Il faut se poser la question : d’abord, qu’est-ce qu’un Uscoque ? 

"— Ignorant ! dit l’abbé. Le mot uscocco vient de scoco, lequel, en langue dalmate, signifie transfuge. L’origine et les diverses fortunes des Uscoques occupent une place importante dans l’histoire de Venise. Je vous y renvoie. Il vous suffira de savoir maintenant que les empereurs et les princes d’Autriche se servirent souvent de ces brigands pour défendre les villes maritimes contre les entreprises des Turcs. Pour se dispenser de payer cette terrible garnison, qui ne se fût pas contentée de peu, l’Autriche fermait les yeux sur leurs pirateries ; et les Uscoques faisaient main basse sur tout ce qu’ils rencontraient dans l’Adriatique, ruinaient le commerce de la république, et désolaient les provinces d’Istrie et de Dalmatie. (…) Vers 1615, un traité conclu avec l’Autriche les livra enfin sans appui à la vengeance des Vénitiens, et le littoral de l’Italie en fut purgé. "


A Venise, le duc Pier Orio Soranzo, jeune homme d’une grande beauté, mais de moralité douteuse,  cupide et insatiable, dilapide sa fortune au jeu et dans des nuits de débauche. Ruiné, il s’enrôle dans la flotte du général Francesco Morosini pour renflouer ses finances et attire l’attention par son audace et ses prouesses dans la guerre contre les Turcs.
Francesco Morosini a une nièce de dix-huit ans, Giovanna. La jeune fille, parmi ses nombreux prétendants, a distingué le jeune comte  Ezzelino, de la famille des princes de Padoue. Il l’aime d’un amour sincère. Mais Orio Soranzo, arrivé à Venise, entreprend la conquête de Giovanna qu’il sait dotée d’un grande fortune.  Grand séducteur, il y parvient aisément et Ezzelino, désespéré, assiste au mariage de la jeune fille avec son rival.
Après la noce, Soranzo continue  à faire des  "trouées" dans la dot de sa femme et se réengage dans la marine sous les ordres de Morosini pour combattre les pirates.  Mais guidé par l’appât du gain, il attaque le pacha de Patras, est fait prisonnier et condamné à mort. Il est délivré par l’esclave favorite du pacha.  Celle-ci, Naama, poignarde son maître et déguisée en garçon se réfugie avec Soranzo sur les îles Curzolari où Giovanna viendra l’y rejoindre plus tard pour son malheur. Soranzo qui ne peut supporter d’avoir perdu sa galère et sa fortune sombre, semble-t-il, dans la mélancolie et est incapable de tenir tête aux violentes attaques d’un pirate qui ravage les abords de l’île. Celui-ci ne peut être, étant donné sa brutalité, qu’un Uscoque (le fameux corsaire de Byron) puisqu’il est sans pitié, ne fait pas de prisonniers et tue jusqu’aux femmes et enfants. 
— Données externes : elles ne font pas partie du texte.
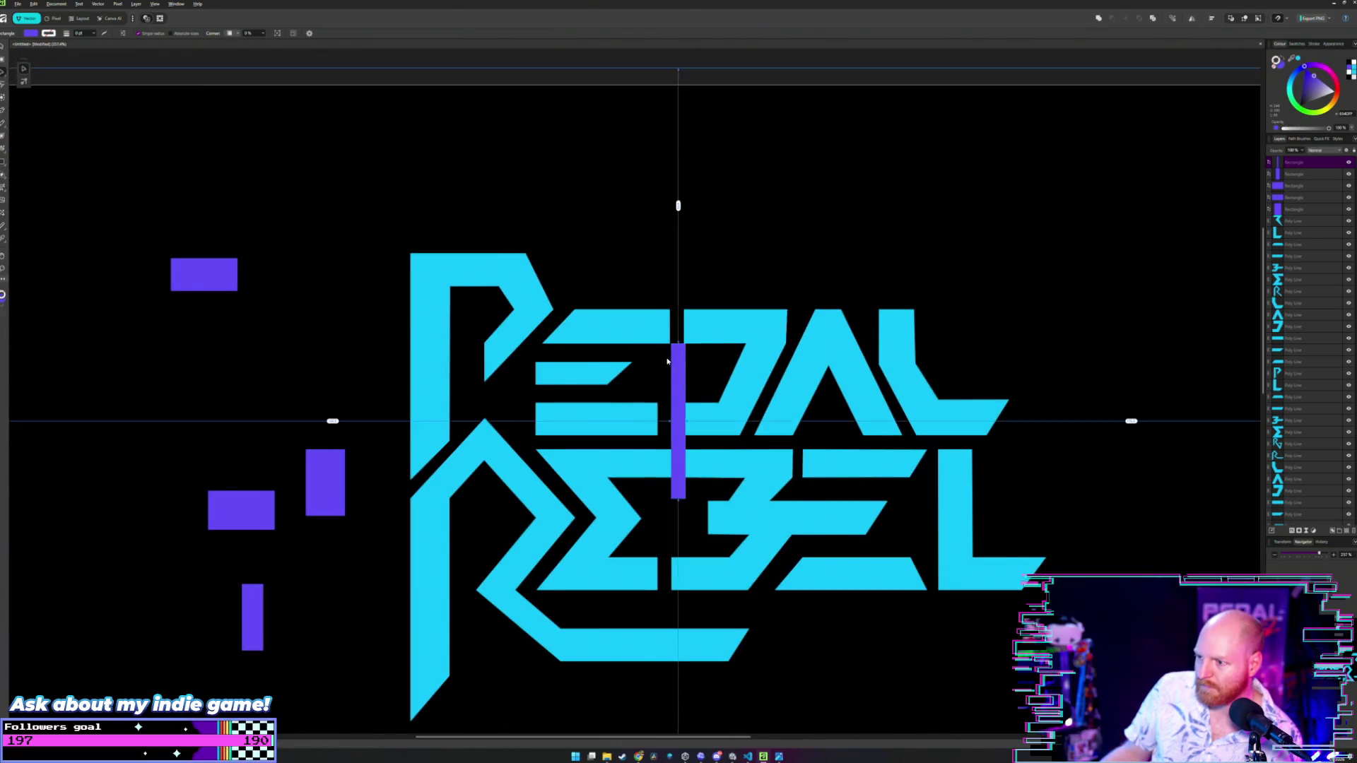
scroll(665, 354, up, 6)
scroll(665, 347, up, 3)
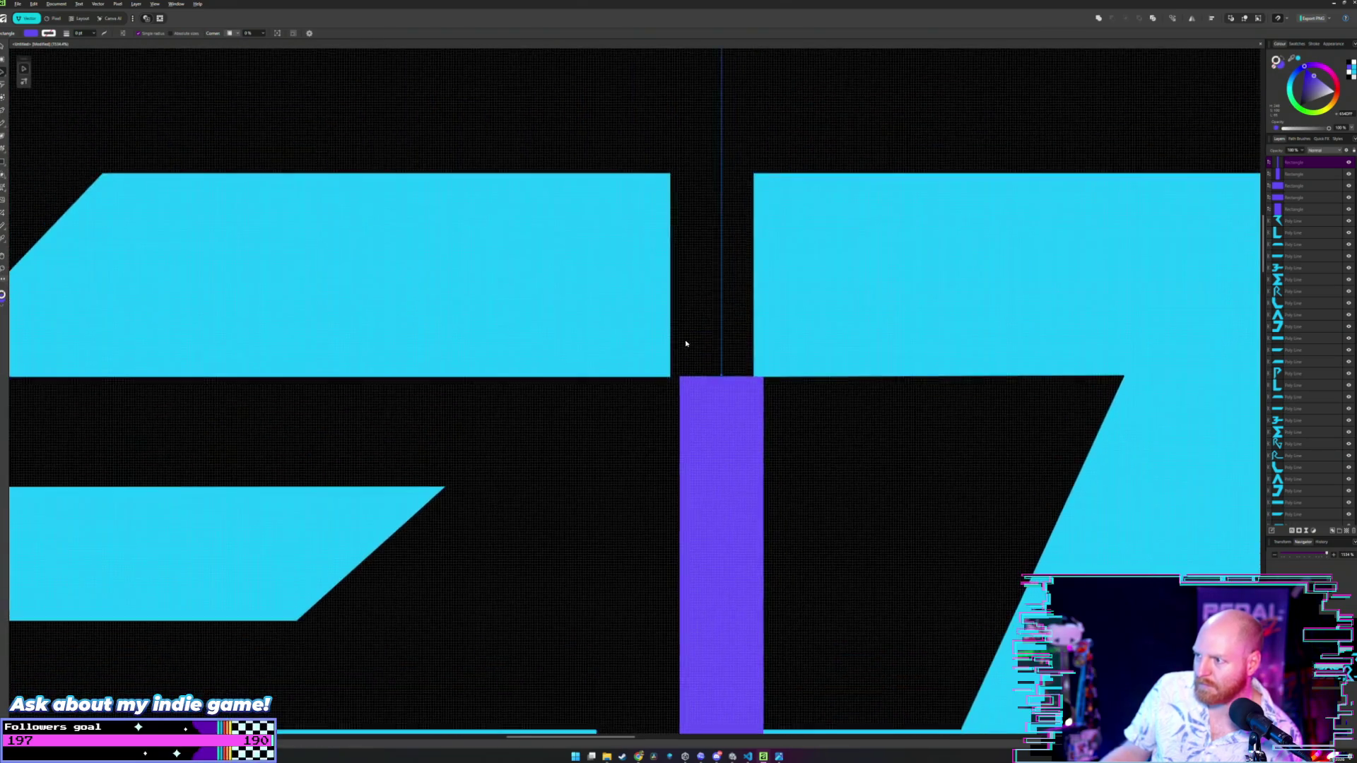
- Node-edit the letters on both sides so their edges sit flush against the purple bar
key(a)
click(791, 396)
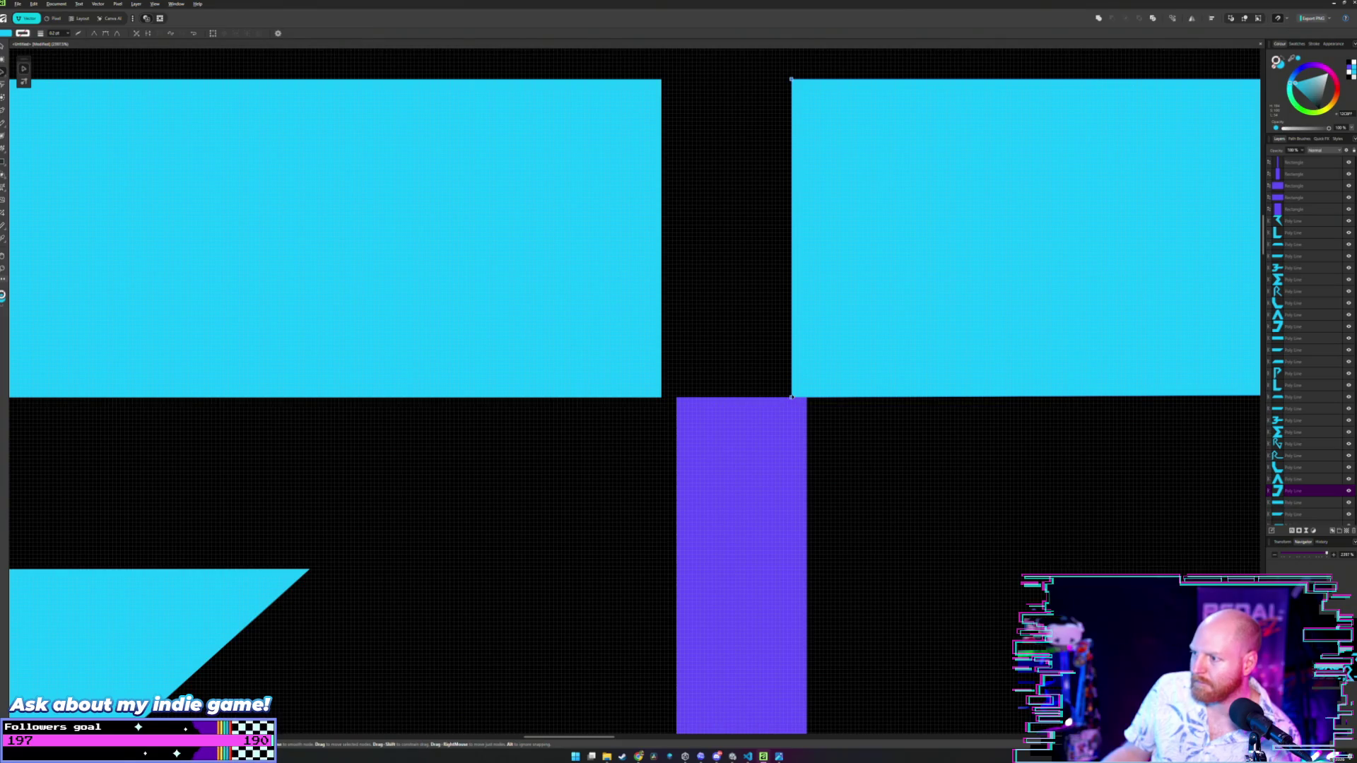
drag(791, 397, 807, 398)
click(622, 250)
" Vous savez que ces infâmes pirates buvaient le sang de leurs victimes dans des crânes humains, afin de s’aguerrir contre toute pitié. Quand ils recevaient un transfuge et l’enrôlaient à leur bord, ils le soumettaient à cette atroce cérémonie, afin d’éprouver s’il lui restait quelque instinct d’humanité ; et, s’il hésitait devant cette abomination, on le jetait à la mer. "

 Le comte Ezzolino est alors envoyé par Morosini pour combattre l’Uscoque et lors d’une rude bataille il l’aperçoit !  On imagine la confrontation des deux personnages mais je ne vous en dis pas plus.
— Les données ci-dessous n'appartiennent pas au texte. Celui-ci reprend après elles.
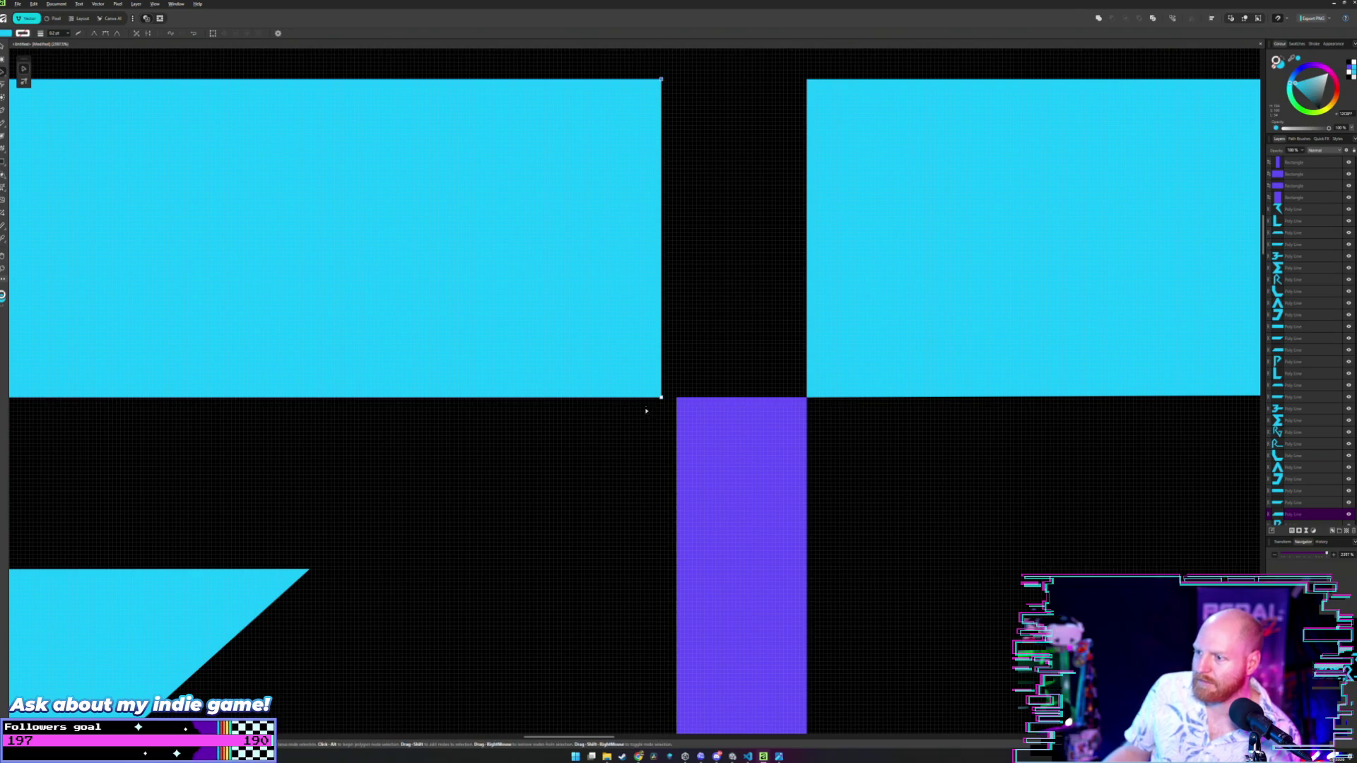
drag(661, 398, 676, 397)
key(v)
scroll(735, 356, down, 5)
scroll(737, 357, down, 5)
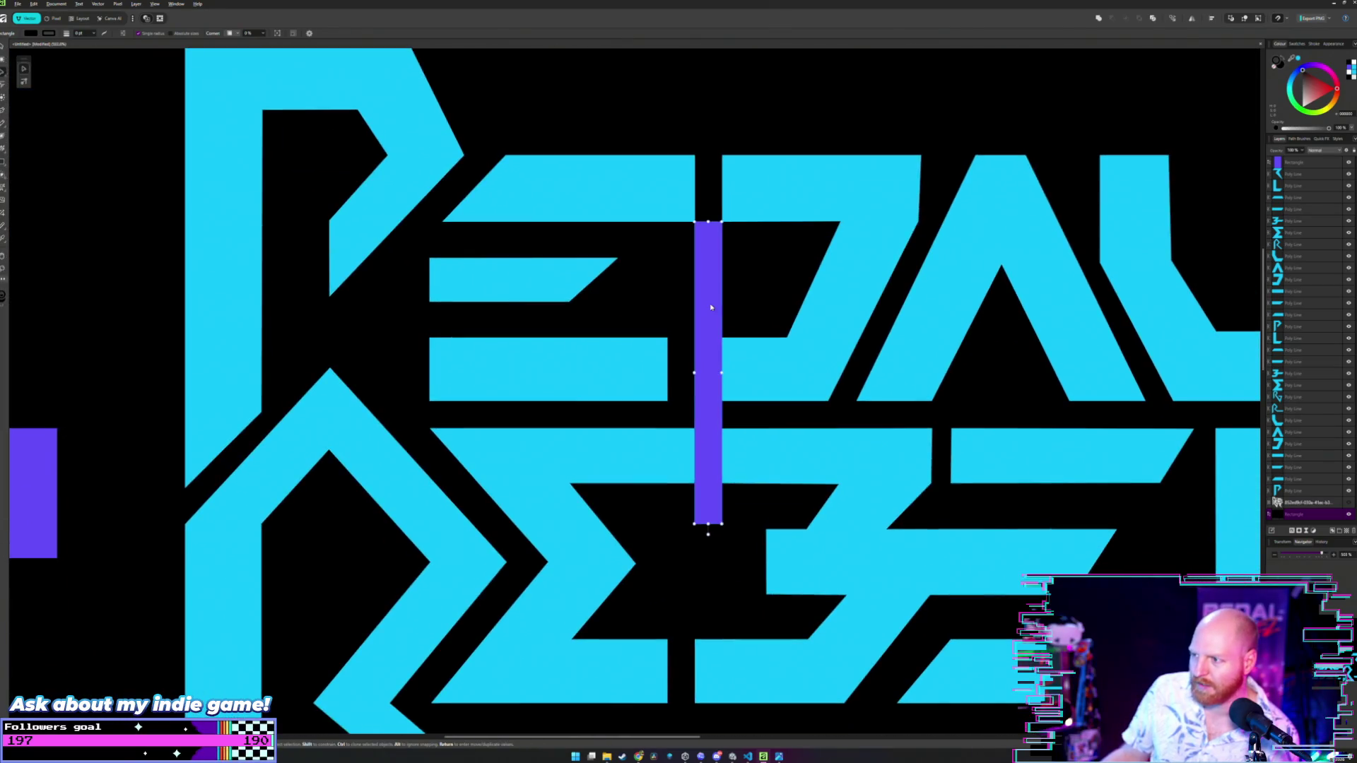
- Drag the purple bar left of REBEL's R beside the other spacers, then deselect it
drag(710, 303, 611, 325)
scroll(368, 341, down, 3)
L'Uscoque : illustration de Maurice Sand


Le personnage du bandit est très répandu dans la littérature romantique. On l’a vu avec Conrad, le corsaire de Byron, que George Sand cite pour mieux s’en éloigner. Je pense aussi à  Hernani de Victor Hugo dont je viens de voir une très belle interprétation au festival d’Avignon.  Hernani est proscrit pour raison politique, il représente, pour Hugo, la nécessaire révolte d’un homme contre un pouvoir injuste et arbitraire. Mais ici, dans le roman de George Sand, le pirate est un faux Uscoque, il  n’est pas épris de liberté comme le héros romantique, il n’est pas lié à un idéal, il est mû par la cupidité et la violence. Si au début, bien qu'immoral et débauché, Pier Orio Soranzo pouvait paraître romantique par sa remarquable beauté, la noblesse apparente de ses manières, son esprit et son charme, il se transforme peu à peu en un monstre sanguinaire. George Sand se démarque donc de ses prédécesseurs prestigieux, en créant un personnage tout à fait personnel et un récit original que j'ai eu plaisir à lire.